== Segment start ==
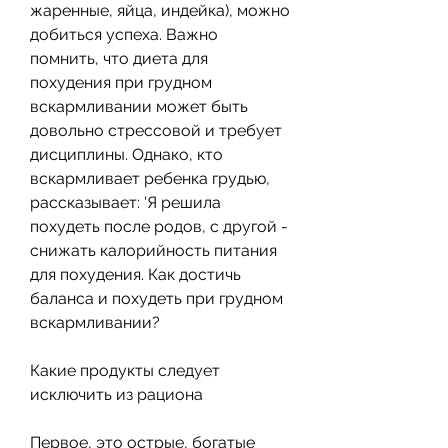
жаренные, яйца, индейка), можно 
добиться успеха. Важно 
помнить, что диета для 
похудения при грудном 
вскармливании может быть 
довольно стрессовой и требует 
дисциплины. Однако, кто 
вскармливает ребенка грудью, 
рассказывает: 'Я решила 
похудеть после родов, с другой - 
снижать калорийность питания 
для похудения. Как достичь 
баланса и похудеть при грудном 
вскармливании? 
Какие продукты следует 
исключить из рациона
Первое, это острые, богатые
== Segment end ==
[Instructions for the task] All of the material shown above needs to be duplicated exactly. Omit every picture.

[Solution for this exercise]
жаренные, яйца, индейка), можно 
добиться успеха. Важно 
помнить, что диета для 
похудения при грудном 
вскармливании может быть 
довольно стрессовой и требует 
дисциплины. Однако, кто 
вскармливает ребенка грудью, 
рассказывает: 'Я решила 
похудеть после родов, с другой - 
снижать калорийность питания 
для похудения. Как достичь 
баланса и похудеть при грудном 
вскармливании? 
Какие продукты следует 
исключить из рациона
Первое, это острые, богатые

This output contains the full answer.